Being bountiful is clearly a top priority. She wants to provide everything people want from her at all times. Within that, she’s smart enough to find ways to ensure she gets what she wants, too. Making a stage musical of 9 to 5 was not her idea; it came from Showtime Entertainment president Robert Greenblatt, who’d bought the rights to the 1980 film about three underpaid women who take crazy revenge on their pig of a boss. But the opportunity to create a line extension for her worldwide brand, combined with the creative challenge of writing songs for Broadway, piqued Dolly’s interest. “I was just dumb enough to say yes,” she says—but not to sign on as a producer in an industry she knows nothing about. She’s fearless, not reckless.

And so she is with her time.
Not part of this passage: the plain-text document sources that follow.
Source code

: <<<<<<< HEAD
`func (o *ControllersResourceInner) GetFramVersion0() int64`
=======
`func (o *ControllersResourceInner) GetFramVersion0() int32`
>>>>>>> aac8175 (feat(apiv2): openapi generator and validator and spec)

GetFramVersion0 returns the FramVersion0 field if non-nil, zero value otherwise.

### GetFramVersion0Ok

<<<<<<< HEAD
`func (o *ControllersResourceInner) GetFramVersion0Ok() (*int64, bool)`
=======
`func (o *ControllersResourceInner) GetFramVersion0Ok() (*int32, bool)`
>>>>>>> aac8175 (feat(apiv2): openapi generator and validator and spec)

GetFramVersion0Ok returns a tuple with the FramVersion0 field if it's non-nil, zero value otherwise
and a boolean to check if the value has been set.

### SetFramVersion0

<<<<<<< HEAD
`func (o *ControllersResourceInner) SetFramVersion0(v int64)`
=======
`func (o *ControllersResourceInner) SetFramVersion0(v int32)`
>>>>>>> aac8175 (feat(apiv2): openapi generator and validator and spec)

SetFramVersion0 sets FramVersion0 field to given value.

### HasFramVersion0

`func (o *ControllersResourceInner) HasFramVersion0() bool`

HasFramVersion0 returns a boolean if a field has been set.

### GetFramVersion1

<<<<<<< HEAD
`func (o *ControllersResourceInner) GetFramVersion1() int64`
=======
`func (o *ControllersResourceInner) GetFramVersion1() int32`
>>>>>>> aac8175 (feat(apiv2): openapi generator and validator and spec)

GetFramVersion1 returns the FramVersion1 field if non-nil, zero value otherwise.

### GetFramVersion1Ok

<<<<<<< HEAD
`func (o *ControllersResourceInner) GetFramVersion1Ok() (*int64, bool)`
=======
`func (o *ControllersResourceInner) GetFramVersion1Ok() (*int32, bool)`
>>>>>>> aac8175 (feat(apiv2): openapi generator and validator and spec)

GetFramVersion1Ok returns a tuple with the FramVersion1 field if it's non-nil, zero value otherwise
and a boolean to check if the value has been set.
While devoting several years to the musical, she has maintained her regular and profitable schedule of recording and touring. (Her 2007 and 2008 concert tours grossed more than $60 million—and she owns these operations outright.) Her daily schedule gives fair time to each of the many activities it includes but not a moment more, and even so, she is up half the night, thinking and writing and consulting with God. That attention to self-management applies at every scale; even now, in the recording studio, when a photographer starts snapping, she shines for the lens and all but stage-manages the setups. “Do you want some in the booth? Will the glare be too much? Some of me with Stephanie or with all the musicians?” But then she warns: “After you get the shots you need, we’ll run you outta here”—with a giddy laugh, as if being run outta here is the most fun anyone could have.
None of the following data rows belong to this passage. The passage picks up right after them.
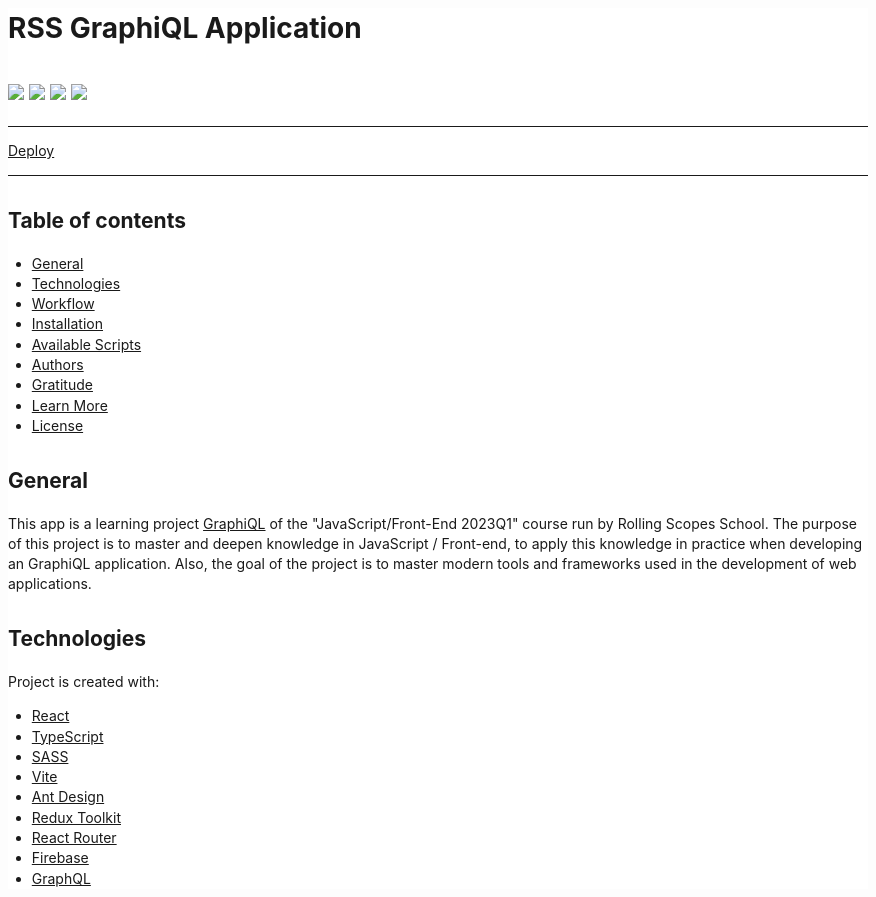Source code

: # RSS GraphiQL Application

## <img src="https://raw.githubusercontent.com/antasth/images-for-readme.md/main/Graphiql/graphiql1.png" width="45%"></img> <img src="https://raw.githubusercontent.com/antasth/images-for-readme.md/main/Graphiql/graphiql2.png" width="45%"></img> <img src="https://raw.githubusercontent.com/antasth/images-for-readme.md/main/Graphiql/graphiql3.png" width="45%"></img> <img src="https://raw.githubusercontent.com/antasth/images-for-readme.md/main/Graphiql/graphiql4.png" width="45%"></img>

---

[Deploy](https://rss-graphi-ql.netlify.app/)

---

## Table of contents

- [General](#general)
- [Technologies](#technologies)
- [Workflow](#workflow)
- [Installation](#installation)
- [Available Scripts](#available-scripts)
- [Authors](#authors)
- [Gratitude](#gratitude)
- [Learn More](#learn-more)
- [License](#license)

## General

This app is a learning project [GraphiQL](https://github.com/rolling-scopes-school/tasks/blob/master/react/modules/graphiql.md) of the "JavaScript/Front-End 2023Q1" course run by Rolling Scopes School. The purpose of this project is to master and deepen knowledge in JavaScript / Front-end, to apply this knowledge in practice when developing an GraphiQL application. Also, the goal of the project is to master modern tools and frameworks used in the development of web applications.

## Technologies

Project is created with:

- [React](https://react.dev/)
- [TypeScript](https://www.typescriptlang.org/)
- [SASS](https://sass-lang.com/)
- [Vite](https://vitejs.dev/)
- [Ant Design](https://ant.design/)
- [Redux Toolkit](https://redux-toolkit.js.org/)
- [React Router](https://reactrouter.com/)
- [Firebase](https://firebase.google.com/)
- [GraphQL](https://graphql.org/)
Stephanie is Stephanie J. Block, one of the stars of the show, which opens on Broadway next week. She plays Jane Fonda’s role: the dumped wife who has never had a job. (Allison Janney plays the Lily Tomlin role—the super-competent manager always passed up for promotion; Megan Hilty plays the bombshell who’s mistaken for a bimbo—in other words, Dolly.) And though Block has spent a lot of time around Dolly during the show’s development, today she looks awestruck anyway: She is recording her first solo album, and Dolly has agreed to sing backup on one track. As if that weren’t enough, the track is a cover of “I Will Always Love You,” probably the most famous of Dolly’s songs and certainly the most lucrative. At a time in Dolly’s career when she could still have used the boost and the cash, Elvis offered to record it—but only if she sold him half the rights. With precocious confidence in the value of her work, she refused. The lyric “We both know that I am not what you need” must have seemed especially painful under the circumstances, but as a result of that decision she has made millions of dollars in royalties on the song’s many incarnations, none of which improved on her 1974 original.